--- TASK DIRECTIONS ---
Repeat exactly, and only, the lines below starting at the line that contains "1: (96, 133, 3.64)" and ending at the line that contains "15: (119, 181, 2.98)", inclusive of both.

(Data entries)
******

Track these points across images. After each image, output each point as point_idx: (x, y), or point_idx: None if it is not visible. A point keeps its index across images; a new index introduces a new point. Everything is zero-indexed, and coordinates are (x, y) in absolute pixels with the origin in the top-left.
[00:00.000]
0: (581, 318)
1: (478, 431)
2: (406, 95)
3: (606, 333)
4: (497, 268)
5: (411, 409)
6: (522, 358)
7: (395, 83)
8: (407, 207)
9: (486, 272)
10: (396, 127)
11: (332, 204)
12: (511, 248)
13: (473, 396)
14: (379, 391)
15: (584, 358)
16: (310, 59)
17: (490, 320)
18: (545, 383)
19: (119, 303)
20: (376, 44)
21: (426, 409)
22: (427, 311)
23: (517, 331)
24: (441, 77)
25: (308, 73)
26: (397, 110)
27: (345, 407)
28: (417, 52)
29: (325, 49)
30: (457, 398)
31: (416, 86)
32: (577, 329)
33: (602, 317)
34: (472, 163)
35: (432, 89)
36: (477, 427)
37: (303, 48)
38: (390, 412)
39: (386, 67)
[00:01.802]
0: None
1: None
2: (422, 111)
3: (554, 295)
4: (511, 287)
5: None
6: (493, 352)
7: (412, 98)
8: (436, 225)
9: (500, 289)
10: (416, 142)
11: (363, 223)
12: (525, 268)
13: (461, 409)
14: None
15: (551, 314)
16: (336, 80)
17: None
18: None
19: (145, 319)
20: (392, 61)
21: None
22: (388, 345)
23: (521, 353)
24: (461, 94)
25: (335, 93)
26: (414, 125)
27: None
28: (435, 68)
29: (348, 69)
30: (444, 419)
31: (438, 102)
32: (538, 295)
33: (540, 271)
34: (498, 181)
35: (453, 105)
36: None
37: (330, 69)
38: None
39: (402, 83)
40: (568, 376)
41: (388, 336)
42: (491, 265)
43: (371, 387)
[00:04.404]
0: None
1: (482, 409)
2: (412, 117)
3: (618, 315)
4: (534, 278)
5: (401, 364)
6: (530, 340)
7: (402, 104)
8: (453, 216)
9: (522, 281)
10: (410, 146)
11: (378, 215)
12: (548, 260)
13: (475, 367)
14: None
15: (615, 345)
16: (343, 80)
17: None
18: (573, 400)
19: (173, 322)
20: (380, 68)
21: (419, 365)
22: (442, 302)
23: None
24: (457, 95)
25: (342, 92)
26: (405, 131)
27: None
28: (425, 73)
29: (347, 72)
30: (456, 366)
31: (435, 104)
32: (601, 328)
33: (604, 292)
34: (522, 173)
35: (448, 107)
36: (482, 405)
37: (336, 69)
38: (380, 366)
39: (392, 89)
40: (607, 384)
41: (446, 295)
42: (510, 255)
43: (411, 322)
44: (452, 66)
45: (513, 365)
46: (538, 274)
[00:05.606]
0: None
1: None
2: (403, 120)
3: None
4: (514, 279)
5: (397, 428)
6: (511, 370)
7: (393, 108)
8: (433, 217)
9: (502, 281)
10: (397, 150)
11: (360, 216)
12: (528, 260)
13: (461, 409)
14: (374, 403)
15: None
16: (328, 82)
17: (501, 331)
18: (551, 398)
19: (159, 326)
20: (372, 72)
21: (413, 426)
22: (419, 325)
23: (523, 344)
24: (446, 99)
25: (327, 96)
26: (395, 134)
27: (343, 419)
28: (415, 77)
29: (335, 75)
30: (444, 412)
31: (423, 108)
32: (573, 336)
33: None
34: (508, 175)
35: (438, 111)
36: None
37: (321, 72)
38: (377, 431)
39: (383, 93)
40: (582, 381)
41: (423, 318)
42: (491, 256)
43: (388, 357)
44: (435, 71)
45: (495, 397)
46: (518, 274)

******

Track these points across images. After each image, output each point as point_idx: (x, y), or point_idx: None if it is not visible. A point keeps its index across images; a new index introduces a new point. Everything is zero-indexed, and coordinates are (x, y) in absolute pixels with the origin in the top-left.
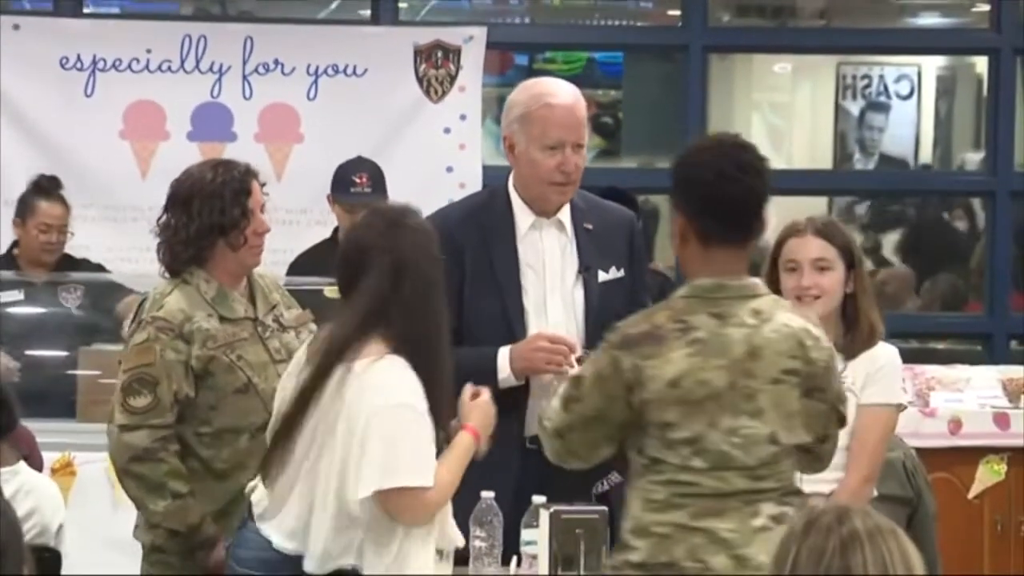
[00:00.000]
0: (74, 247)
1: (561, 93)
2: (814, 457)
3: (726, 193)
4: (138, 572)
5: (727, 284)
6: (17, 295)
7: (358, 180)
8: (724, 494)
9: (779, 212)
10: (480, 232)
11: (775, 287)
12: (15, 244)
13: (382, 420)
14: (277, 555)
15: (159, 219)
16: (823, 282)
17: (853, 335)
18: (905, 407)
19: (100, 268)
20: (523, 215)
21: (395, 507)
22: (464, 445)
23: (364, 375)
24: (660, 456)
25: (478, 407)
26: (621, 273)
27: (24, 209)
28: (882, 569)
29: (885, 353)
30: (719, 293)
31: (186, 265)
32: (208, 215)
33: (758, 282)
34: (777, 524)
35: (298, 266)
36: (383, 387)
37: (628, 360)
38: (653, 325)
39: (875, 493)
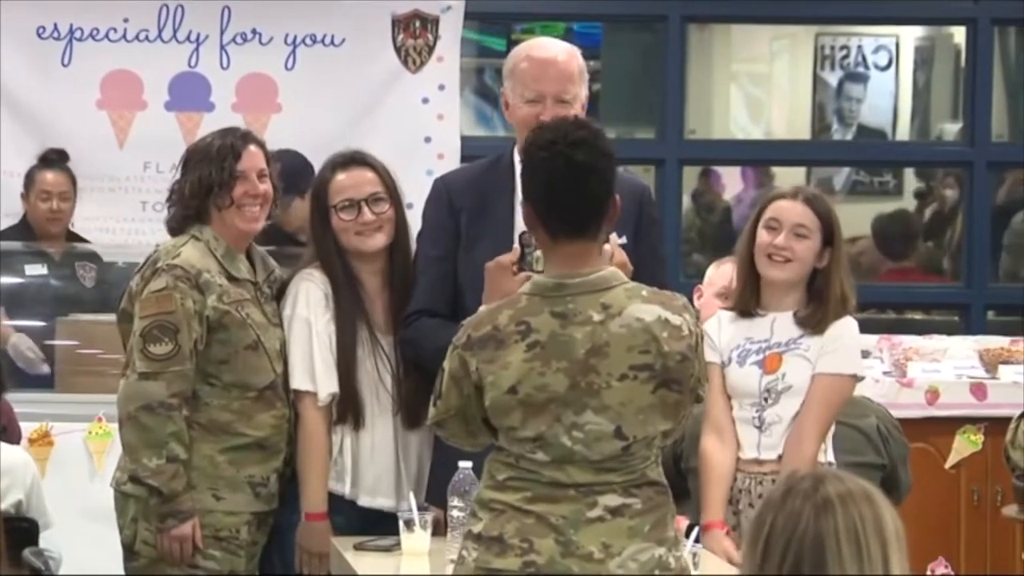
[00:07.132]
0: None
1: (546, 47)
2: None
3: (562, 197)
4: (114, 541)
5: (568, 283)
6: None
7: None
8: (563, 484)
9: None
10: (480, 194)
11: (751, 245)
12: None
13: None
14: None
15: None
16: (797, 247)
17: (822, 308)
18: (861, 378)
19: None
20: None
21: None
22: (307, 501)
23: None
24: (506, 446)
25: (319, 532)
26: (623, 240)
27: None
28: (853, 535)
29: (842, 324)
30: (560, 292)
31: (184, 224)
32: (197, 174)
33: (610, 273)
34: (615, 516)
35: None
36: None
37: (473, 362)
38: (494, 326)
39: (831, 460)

******

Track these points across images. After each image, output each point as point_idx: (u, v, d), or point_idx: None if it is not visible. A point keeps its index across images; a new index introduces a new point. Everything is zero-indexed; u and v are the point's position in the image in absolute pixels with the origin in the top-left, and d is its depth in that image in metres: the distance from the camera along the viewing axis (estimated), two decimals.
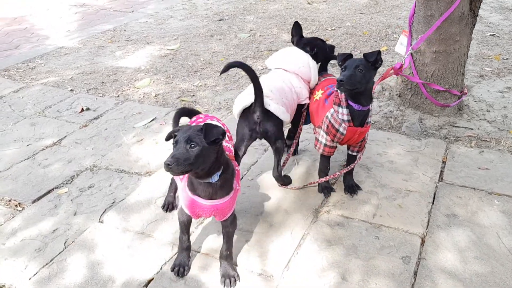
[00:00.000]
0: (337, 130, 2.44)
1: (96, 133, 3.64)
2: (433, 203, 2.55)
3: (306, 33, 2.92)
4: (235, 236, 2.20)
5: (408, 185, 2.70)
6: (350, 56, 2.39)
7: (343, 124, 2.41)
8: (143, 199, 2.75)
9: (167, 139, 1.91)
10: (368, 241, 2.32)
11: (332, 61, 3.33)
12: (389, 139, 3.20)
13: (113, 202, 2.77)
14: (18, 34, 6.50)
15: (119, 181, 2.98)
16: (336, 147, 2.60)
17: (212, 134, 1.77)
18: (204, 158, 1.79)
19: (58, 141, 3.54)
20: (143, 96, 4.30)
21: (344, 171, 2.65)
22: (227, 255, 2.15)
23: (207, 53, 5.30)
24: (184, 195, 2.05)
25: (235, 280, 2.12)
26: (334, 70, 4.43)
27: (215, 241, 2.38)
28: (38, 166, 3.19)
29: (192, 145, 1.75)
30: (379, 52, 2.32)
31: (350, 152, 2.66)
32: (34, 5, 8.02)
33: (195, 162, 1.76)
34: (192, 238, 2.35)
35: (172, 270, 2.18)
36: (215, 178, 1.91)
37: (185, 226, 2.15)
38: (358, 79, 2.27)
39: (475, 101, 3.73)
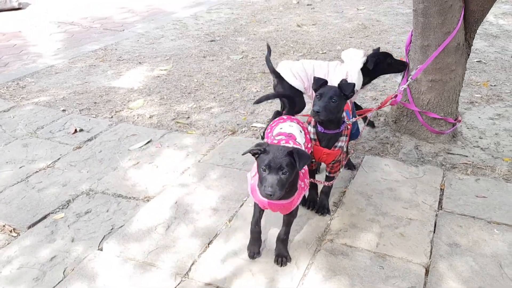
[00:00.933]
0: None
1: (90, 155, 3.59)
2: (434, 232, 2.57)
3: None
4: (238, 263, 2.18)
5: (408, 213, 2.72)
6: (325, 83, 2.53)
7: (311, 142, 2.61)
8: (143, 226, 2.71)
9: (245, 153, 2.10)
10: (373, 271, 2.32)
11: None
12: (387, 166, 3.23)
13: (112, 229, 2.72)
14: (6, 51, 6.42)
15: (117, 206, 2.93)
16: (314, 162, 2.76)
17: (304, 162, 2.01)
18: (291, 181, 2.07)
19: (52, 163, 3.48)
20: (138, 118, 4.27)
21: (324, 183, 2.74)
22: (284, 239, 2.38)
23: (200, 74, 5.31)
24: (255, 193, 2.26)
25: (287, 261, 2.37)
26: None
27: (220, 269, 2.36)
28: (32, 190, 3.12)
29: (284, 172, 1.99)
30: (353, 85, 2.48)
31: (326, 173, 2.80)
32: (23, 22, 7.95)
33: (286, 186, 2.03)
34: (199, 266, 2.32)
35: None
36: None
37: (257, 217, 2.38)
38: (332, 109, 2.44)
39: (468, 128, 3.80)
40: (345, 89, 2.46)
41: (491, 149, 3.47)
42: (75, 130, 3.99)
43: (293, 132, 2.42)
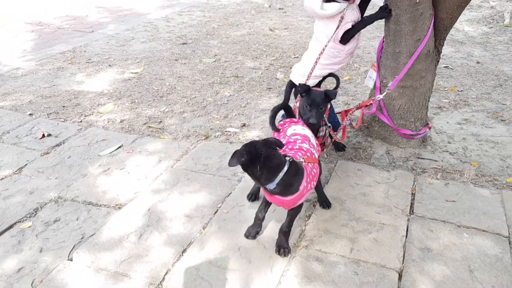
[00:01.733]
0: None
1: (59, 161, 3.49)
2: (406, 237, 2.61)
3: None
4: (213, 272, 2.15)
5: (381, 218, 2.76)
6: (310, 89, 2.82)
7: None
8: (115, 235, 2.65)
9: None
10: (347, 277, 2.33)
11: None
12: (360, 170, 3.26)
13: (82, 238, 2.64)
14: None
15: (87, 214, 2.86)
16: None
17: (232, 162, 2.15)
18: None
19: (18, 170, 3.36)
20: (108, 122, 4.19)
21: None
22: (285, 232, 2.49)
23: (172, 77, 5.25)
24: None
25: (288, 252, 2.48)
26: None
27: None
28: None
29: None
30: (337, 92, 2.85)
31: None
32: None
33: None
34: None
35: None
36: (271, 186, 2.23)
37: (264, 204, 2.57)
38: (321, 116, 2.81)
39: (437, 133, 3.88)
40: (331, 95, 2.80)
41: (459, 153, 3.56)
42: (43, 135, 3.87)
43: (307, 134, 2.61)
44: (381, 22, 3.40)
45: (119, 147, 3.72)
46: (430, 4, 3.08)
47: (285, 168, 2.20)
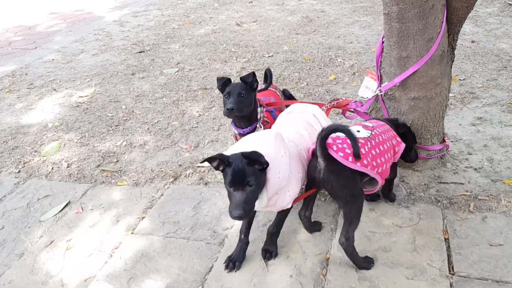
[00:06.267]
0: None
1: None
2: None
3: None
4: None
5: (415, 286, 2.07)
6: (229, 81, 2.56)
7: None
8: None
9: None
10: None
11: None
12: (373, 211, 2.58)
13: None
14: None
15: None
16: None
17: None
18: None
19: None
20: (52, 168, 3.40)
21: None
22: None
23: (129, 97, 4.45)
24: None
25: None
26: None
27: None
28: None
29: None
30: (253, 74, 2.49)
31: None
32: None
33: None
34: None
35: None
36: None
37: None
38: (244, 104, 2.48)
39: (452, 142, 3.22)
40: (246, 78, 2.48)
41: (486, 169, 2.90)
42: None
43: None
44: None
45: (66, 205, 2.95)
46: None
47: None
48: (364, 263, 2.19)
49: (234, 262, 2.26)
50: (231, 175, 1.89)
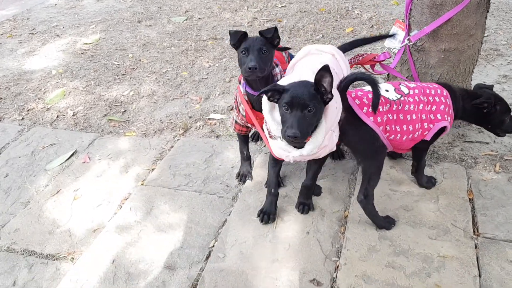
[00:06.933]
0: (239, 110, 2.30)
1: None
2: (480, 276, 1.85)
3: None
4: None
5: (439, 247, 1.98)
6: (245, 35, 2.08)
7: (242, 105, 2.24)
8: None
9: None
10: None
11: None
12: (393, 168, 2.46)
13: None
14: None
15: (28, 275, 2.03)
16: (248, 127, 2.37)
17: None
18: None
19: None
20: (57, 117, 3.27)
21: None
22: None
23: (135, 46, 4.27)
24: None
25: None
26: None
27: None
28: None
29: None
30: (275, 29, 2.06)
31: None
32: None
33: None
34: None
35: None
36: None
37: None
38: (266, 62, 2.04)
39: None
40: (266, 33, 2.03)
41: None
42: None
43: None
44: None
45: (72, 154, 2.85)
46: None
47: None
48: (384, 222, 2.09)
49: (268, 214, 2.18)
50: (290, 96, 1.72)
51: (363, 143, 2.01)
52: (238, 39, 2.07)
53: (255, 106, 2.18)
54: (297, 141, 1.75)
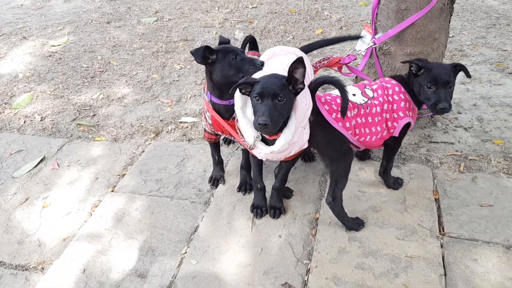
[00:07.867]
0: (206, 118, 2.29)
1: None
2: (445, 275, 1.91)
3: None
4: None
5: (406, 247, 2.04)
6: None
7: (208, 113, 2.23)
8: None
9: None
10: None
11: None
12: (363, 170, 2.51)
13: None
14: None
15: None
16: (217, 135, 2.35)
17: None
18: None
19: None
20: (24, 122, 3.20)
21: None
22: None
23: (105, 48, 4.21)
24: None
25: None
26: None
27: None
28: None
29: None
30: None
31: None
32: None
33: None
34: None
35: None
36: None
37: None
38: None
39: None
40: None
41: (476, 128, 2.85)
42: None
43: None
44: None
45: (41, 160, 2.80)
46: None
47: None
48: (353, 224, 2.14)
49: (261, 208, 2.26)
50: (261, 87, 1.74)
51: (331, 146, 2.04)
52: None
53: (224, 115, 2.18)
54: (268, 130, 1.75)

******

--- RESULT OF THE EXERCISE ---
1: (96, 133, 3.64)
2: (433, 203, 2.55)
3: (306, 33, 2.92)
4: (235, 236, 2.20)
5: (408, 185, 2.70)
6: (350, 56, 2.39)
7: (343, 124, 2.41)
8: (143, 199, 2.75)
9: (167, 139, 1.91)
10: (368, 241, 2.32)
11: (332, 61, 3.33)
12: (389, 139, 3.20)
13: (113, 202, 2.77)
14: (18, 34, 6.50)
15: (119, 181, 2.98)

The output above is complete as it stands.